El hecho jurídico constituye, algo así como el elemento último de la vida jurídica, es decir, el elemento más simple en que se puede descomponer la materia que el Derecho regula. Es todo hecho, acontecimiento o conducta que tiene significación jurídica (o que produce efectos jurídicos), de tal modo que origina, transforma o pone fin a alguna relación o situación jurídica (en sentido amplio del concepto). En su sentido estricto o más propio, los “hechos” jurídicos, en cuanto contrapuestos a los “actos” jurídicos, son fenómenos o acontecimientos naturales cuya presencia en la trama de las relaciones jurídicas no se origina en una decisión voluntaria de los sujetos que intervienen en ella. En cuanto “hechos” son meros sucesos, simples aconteceres que “suceden” u “ocurren” y que sólo llegan a ser jurídicos en la medida en que están incorporados a algún esquema o estructura de normatividad jurídica, cuando no lo están, siguen siendo hechos estrictamente naturales.

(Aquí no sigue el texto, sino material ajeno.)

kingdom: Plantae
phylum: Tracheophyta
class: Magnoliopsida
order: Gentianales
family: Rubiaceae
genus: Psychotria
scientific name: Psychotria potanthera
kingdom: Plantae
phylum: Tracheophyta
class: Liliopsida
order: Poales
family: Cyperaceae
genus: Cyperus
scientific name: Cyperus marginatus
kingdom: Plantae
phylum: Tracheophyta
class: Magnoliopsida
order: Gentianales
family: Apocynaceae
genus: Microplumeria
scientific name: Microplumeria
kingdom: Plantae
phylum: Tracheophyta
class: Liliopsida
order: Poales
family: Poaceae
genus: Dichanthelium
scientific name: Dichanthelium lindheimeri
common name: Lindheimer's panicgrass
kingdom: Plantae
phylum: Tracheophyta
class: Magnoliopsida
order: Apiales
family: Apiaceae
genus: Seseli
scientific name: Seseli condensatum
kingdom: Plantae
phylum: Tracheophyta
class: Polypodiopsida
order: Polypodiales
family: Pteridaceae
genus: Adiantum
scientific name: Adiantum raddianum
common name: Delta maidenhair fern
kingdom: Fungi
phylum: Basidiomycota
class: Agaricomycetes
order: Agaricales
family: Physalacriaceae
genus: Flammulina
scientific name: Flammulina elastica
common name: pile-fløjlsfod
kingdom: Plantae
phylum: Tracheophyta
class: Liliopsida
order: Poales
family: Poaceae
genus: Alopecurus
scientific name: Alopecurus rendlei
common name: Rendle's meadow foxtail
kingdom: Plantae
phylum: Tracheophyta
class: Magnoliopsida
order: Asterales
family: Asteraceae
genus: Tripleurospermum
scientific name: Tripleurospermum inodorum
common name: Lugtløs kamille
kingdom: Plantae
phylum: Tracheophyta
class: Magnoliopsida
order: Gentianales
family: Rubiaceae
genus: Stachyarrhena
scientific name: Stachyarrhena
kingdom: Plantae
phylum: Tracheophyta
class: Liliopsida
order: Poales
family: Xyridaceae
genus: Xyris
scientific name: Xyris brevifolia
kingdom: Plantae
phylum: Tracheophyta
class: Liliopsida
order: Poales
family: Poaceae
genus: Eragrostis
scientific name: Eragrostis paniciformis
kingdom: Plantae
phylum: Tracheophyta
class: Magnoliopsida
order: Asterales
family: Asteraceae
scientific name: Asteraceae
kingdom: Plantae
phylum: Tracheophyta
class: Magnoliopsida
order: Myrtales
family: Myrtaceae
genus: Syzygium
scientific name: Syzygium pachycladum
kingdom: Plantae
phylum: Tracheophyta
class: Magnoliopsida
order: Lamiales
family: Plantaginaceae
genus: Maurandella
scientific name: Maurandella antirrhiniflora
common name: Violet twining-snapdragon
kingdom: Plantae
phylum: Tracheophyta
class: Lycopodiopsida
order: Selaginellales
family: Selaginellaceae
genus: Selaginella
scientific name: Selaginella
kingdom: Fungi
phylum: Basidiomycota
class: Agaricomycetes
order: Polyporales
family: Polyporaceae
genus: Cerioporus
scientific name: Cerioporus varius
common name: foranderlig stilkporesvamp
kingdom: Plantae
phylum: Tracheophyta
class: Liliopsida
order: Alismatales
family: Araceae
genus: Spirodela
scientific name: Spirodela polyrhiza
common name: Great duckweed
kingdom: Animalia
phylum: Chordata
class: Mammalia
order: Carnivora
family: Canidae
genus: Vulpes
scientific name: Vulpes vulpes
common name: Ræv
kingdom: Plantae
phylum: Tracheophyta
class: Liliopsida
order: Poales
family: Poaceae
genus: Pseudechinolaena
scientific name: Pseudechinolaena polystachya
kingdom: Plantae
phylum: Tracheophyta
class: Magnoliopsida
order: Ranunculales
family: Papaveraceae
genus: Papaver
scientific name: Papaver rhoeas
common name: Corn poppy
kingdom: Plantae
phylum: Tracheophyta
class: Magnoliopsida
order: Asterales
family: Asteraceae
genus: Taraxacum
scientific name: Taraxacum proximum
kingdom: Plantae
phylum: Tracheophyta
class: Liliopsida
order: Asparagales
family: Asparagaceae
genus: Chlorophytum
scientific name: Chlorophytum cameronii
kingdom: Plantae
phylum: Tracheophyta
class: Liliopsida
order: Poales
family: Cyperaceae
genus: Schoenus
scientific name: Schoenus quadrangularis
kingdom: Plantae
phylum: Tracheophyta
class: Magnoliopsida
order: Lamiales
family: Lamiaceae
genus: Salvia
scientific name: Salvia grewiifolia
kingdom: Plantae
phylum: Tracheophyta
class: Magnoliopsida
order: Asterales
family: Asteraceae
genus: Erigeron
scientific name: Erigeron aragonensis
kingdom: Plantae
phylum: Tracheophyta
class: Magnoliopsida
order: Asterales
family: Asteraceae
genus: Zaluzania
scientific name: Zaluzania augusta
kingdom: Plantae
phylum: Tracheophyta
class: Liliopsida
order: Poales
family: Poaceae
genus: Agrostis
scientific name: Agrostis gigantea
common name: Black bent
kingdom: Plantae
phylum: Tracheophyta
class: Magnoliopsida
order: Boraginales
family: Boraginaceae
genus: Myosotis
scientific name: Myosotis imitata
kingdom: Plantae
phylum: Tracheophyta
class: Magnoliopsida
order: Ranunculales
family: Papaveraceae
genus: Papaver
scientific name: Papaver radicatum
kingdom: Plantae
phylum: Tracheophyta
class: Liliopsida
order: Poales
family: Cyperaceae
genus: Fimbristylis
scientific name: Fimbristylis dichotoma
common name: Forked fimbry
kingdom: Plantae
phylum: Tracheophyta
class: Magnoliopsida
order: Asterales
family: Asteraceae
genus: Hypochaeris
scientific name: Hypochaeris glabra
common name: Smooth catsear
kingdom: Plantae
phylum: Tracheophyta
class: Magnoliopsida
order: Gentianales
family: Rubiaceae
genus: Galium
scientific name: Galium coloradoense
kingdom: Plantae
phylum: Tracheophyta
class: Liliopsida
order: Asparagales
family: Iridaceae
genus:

Hay un rasgo que no puede faltar nunca en ningún hecho jurídico, so pena de que se convierta en “acto” jurídico: la ausencia de intervención de la decisión libre y voluntaria de un sujeto. Los simples actos del hombre (inconscientes, mecánicos, al margen de su voluntad,...) han de ser calificados como meros hechos jurídicos.

Por el contrario, los actos jurídicos propiamente dichos se definen porque su existencia surge de la decisión humana, y por ser actuaciones o conductas que los individuos realizan de tal modo que provocan la aparición de ciertos efectos sobre el flujo de las relaciones jurídicas. Se ha venido exigiendo a los actos jurídicos los mismos elementos fundamentales que la doctrina psicológica y ética han exigido para la existencia de un acto humano propiamente dicho.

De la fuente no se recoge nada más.